On Wednesday morning, family, friends, and other supporters gathered at the Paramount Theater in Charlottesville, Virginia, to mourn Heather Heyer, the woman who was killed on Saturday after a car plowed into a group of people who had gathered to protest a white supremacist rally.

As those who knew Heyer best gathered to grieve her sudden, tragic loss, they recounted a young woman who was compassionate, outspoken, and always trying to do what she believed was right. And no one made this more clear than Heyer’s own parents.

“She was hard not to love,” said her father Mark Heyer. “Heather’s passion extended to her ideas, her thoughts…She could tell if someone wasn’t being straight—and she’d call you on it.”

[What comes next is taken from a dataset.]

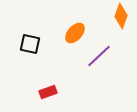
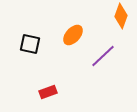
orange ellipse: moved 2 px left, 2 px down
purple line: moved 4 px right
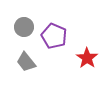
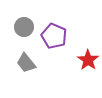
red star: moved 1 px right, 2 px down
gray trapezoid: moved 1 px down
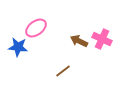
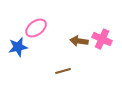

“She loved people. She wanted equality,” he continued. “And in this issue on the day of her passing, she wanted to put down hate. And for my part, we just need to stop all this stuff and forgive each other.”

Heyer’s mother Susan Bro also took the stage and began describing her relationship with her daughter. The two would talk frequently—about everything: life, work, and, of course, politics—and Bro made clear that her daughter had a “big and large” personality and a true dedication to changing the world.

“They tried to kill my child to shut her up. Well, guess what? You just magnified her,” Bro said to rapturous applause.

As Bro has seen how much of an impact her daughter’s death has had both in Charlottesville and throughout the U.S., she called on people to continue her legacy and “find a way to make a difference in the world.”

Bro was candid: She made clear that some people will feel apprehension about being as bold and outspoken as her daughter was and did not sugarcoat the fact that people will clash with one another while fighting for their beliefs—”We’re not going to sit around and shake hands and go ‘Kumbaya,’ she said. But she urged people to stop channeling their anger and fear into hate and violence, and instead to channel it into “righteous action.”

“I’d rather have my child, but by golly, if I’ve got to give her up, we’re going to make it count,” she said.